Cada año espero con ansias la transmisión en vivo de la ceremonia del Oscar. Para mí es, precisamente, una ceremonia prepararme para el evento: acostar tempranito a los nenes para asegurar que no habrá interrupciones, ponerme la pijama para mayor comodidad y pegar los ojos instantáneamente tras cuatro horas frente al televisor, y una picadera accesible de modo que sólo haya que apartarse de la pantalla por situaciones impostergables.
Este año mis expectativas eran más altas, ya que la estatuilla dorada cumplía sus 80 años, lo que implicaba una grandiosa celebración. Aunque esta vez sólo había podido ver una de las cinco películas nominadas, el “glamour” y la espectacularidad que caracteriza al Oscar eran suficientes para entregarme nuevamente a mi ritual anual.
Con el desfile de las estrellas por la alfombra roja comenzó la decepción, pues aparte de los nominados y algunos de los presentadores, la ausencia de grandes nombres era evidente.
Figúrese que la cantante juvenil Miley Cirus, que encarna a “Hannah Montana” en la serie de televisión de Disney, fue quien se robó el show. Extrañamos a Tom Cruise, Angelina Jolie, Brad Pitt, Julia Roberts, Charlize Theron, Bruce Willis, Leonardo DiCaprio, Halle Berry, Salma Hayek, por sólo mencionar a algunos.
De todos modos, aquí va mi deliberación de las mejores vestidas: Penélope Cruz, Marion Cotillard, Katherine Heigl y Hellen Mirren. La peor vestida fue Cameron Díaz, que parecía una pastel mal envuelto.
De los caballeros, el más guapo, sin duda, fue Javier Bardem, que por cierto provocó el único momento emotivo de la ceremonia al dedicarle, en español, el premio a su madre presente entre el público.
Porque en verdad que esta ha sido la transmisión más aburrida de todas las que he visto en mi vida. No sé si la huelga de los guionistas les quitó tiempo para hacer una producción a la altura que nos tienen acostumbrados.¿O será que la crisis del IVU ha trascendido hasta la Meca del Cine?
Lo cierto es que la apertura de la premiación, que suele ser impresionante, fue de pobre calidad, como lo fue el resto de la velada. Pena era lo que daba la actriz Amy Adams cantando en aquel inmenso, solitario y oscuro escenario uno de los temas nominados por la película “Enchanted”. Hasta desafinó, supongo que por los nervios.

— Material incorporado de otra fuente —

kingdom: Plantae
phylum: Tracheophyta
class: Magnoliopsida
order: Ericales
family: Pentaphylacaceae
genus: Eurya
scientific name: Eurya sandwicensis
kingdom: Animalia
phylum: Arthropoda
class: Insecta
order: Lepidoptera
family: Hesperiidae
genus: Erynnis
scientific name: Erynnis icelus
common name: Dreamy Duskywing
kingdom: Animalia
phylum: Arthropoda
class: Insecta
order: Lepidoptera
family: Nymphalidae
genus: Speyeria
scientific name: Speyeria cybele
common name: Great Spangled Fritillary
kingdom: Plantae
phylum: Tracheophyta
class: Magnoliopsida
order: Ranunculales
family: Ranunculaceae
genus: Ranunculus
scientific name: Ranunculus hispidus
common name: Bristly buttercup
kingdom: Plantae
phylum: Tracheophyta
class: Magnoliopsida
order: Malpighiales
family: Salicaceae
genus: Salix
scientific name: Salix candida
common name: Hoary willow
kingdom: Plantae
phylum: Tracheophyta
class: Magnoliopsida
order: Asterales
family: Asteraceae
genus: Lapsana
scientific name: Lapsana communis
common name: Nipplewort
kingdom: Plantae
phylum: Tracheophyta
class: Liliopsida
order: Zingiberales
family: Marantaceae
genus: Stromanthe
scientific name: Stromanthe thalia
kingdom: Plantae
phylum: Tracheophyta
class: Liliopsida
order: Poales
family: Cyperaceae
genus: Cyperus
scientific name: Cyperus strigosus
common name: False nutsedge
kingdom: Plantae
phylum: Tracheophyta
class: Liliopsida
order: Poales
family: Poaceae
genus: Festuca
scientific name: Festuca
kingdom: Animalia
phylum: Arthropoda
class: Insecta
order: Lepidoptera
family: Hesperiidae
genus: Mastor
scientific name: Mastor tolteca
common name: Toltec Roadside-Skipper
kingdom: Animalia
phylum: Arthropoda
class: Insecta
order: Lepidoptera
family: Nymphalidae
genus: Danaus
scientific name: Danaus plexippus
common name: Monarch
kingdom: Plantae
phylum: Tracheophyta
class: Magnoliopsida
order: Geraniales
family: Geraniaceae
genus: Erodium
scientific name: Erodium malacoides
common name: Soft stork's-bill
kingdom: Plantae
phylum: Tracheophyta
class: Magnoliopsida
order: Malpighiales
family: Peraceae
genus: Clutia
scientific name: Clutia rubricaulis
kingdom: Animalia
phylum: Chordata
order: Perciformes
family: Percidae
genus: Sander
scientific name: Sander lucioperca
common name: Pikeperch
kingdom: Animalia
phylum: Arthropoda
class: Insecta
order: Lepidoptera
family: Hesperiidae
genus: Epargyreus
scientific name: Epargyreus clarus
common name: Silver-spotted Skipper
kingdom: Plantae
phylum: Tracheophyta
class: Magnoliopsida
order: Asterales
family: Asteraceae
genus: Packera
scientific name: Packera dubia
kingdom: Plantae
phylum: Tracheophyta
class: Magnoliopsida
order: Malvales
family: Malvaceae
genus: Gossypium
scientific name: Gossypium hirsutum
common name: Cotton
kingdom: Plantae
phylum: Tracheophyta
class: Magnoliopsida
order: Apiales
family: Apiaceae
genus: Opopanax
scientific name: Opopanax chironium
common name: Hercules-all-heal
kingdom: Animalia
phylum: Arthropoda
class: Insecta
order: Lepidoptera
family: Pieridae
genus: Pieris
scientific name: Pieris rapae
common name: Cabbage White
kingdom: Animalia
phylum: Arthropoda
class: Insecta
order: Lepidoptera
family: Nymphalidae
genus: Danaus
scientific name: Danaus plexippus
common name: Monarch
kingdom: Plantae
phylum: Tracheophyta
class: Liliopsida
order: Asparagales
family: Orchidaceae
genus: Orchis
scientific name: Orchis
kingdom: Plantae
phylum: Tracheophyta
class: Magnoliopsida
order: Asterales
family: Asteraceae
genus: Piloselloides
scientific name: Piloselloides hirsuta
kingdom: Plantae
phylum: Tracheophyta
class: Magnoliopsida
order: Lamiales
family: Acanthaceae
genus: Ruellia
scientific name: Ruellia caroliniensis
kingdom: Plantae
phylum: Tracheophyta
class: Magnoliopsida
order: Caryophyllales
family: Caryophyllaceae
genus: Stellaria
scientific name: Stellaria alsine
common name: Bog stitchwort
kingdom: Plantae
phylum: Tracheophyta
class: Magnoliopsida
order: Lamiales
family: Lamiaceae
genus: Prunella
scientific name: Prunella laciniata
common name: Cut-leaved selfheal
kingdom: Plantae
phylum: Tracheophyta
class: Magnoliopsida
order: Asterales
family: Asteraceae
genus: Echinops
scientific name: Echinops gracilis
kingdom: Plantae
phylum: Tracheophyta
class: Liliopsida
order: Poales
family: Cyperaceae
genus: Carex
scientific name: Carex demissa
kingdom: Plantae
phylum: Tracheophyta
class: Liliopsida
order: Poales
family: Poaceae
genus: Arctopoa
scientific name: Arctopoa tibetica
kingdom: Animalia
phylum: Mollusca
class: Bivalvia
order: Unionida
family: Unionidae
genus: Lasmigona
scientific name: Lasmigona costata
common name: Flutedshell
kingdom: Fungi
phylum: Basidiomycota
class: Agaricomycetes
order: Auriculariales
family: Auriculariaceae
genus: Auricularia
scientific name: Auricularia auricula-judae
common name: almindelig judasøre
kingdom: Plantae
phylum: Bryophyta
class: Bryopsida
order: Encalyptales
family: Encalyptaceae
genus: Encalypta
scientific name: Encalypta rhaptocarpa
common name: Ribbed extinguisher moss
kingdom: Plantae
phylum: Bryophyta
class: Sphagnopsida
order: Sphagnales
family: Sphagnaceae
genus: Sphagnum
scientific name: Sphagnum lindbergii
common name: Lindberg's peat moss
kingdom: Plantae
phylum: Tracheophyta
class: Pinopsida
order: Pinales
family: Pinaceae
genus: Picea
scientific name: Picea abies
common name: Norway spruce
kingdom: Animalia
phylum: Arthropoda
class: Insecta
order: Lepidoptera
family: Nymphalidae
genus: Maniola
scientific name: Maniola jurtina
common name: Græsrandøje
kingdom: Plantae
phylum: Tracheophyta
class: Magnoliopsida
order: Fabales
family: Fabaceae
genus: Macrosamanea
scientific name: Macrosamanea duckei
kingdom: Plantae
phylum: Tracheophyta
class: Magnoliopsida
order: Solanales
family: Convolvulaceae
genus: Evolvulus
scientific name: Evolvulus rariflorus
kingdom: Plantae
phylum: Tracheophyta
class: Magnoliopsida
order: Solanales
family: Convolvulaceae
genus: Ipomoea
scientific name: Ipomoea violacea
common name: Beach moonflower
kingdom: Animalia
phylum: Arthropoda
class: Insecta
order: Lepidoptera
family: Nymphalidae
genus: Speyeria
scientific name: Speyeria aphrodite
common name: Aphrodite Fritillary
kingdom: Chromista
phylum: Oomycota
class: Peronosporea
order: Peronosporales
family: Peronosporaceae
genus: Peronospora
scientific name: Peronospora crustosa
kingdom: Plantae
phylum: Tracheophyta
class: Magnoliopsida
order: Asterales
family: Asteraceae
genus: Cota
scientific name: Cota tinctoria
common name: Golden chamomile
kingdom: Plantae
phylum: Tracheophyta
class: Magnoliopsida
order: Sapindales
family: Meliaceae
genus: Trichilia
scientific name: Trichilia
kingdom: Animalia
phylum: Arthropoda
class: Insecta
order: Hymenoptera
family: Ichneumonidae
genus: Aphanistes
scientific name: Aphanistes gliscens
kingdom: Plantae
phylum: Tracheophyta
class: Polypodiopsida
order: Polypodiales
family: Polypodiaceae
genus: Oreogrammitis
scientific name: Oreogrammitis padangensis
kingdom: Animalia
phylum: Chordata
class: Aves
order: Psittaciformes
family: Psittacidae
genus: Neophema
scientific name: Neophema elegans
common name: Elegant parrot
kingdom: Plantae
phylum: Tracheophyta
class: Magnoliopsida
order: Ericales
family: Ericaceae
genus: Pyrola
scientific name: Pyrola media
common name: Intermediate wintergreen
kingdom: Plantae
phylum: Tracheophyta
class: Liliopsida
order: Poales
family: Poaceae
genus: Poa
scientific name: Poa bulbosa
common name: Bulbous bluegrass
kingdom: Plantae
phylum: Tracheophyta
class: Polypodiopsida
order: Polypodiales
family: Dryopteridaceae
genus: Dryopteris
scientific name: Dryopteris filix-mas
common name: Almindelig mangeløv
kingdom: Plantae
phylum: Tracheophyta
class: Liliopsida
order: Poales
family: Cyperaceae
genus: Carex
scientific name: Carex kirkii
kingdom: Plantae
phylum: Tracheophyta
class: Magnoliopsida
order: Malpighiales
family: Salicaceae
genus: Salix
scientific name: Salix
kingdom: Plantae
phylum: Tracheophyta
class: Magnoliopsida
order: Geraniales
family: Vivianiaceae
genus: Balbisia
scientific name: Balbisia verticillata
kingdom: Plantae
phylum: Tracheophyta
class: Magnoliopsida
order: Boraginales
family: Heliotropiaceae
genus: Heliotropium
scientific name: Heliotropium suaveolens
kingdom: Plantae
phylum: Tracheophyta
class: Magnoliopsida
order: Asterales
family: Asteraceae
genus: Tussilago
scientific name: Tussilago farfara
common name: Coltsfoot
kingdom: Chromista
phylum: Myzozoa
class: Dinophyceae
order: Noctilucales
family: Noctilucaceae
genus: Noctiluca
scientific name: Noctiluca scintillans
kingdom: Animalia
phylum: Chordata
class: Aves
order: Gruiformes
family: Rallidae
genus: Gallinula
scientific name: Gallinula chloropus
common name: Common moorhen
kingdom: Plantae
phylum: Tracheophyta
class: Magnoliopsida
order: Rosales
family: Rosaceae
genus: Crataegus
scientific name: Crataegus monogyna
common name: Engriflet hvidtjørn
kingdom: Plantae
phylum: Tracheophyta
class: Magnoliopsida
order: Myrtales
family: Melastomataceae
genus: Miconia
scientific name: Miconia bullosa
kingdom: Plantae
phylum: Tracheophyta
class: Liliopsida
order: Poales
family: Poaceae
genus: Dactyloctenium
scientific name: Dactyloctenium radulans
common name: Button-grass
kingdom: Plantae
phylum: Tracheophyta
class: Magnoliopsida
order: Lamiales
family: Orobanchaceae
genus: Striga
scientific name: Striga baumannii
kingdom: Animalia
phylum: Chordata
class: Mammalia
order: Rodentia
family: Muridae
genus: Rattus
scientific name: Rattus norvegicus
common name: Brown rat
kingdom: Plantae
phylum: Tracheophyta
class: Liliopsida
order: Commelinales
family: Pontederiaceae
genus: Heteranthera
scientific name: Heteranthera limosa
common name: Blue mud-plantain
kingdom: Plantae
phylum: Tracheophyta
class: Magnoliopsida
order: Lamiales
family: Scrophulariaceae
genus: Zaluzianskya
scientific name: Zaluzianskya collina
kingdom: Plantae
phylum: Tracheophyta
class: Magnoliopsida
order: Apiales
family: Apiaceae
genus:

El presentador Jon Stewart hizo lo que pudo por mantener el ritmo del programa, en el que la celebración de los 80 del Oscar se limitó a una muestra de vídeos antiguos, que aunque siempre son interesantes, no requirió de elementos creativos.
Y yo que me creía que los Premios Lo Nuestro, en su 20 aniversario, habían estado flojos... Si comparamos el presupuesto de Univision, que debe ser como una cuarta parte del de los Oscar, pues creo que la fiesta de la música latina estuvo más divertida.
Se soltó Fernando
En mi pasada columna comenté que Fernando Allende, el presidente del jurado de “Objetivo fama” parecía venir este año más mesurado en sus comentarios a los participantes. ¡Qué ilusa!
El sábado pasado Fernando estuvo “suelto como gavete”. Por poco hasta se le zafa una mala palabra, y no para criticar sino para alabar a uno de los concursantes. “¡Estuvo de p...!”, dijo emocionado. En serio.
Pero eso no fue lo peor. Su descripción de lo que es excelencia merece ser compartida con aquellos que no vieron el programa: “Excelencia es cuando se me nublan los ojos sin yo quererlo, cuando se me eriza la piel
sin yo quererlo. A eso ustedes deben aspirar”.
¡Bravo, Fernando! Definitivamente, ese fue un pensamiento para la historia.
Lo que sí resultó refrescante fue la integración de Emmanuel en el jurado, quien parecía estar disfrutando su intervención, así como el homenaje que le dieron los chicos interpretando sus éxitos. Me gustó que el cantante mexicano, al no estar comprometido con la producción, tuvo la libertad de incluso criticar a los productores del show por la “cancioncita” que le dieron a Dalila y Alfredo.
Ojalá que se repita esta idea de invitar al jurado a otros cantantes de la talla de Emmanuel, a quienes los nuevos talentos puedan respetar a la hora de compartir su opinión y estar más abiertos a acoger sus consejos.
En cuanto a la competencia de este año en “Objetivo fama”, aunque hay un buen balance, es evidente que Cristina cuenta con todas las características para salir triunfadora este año.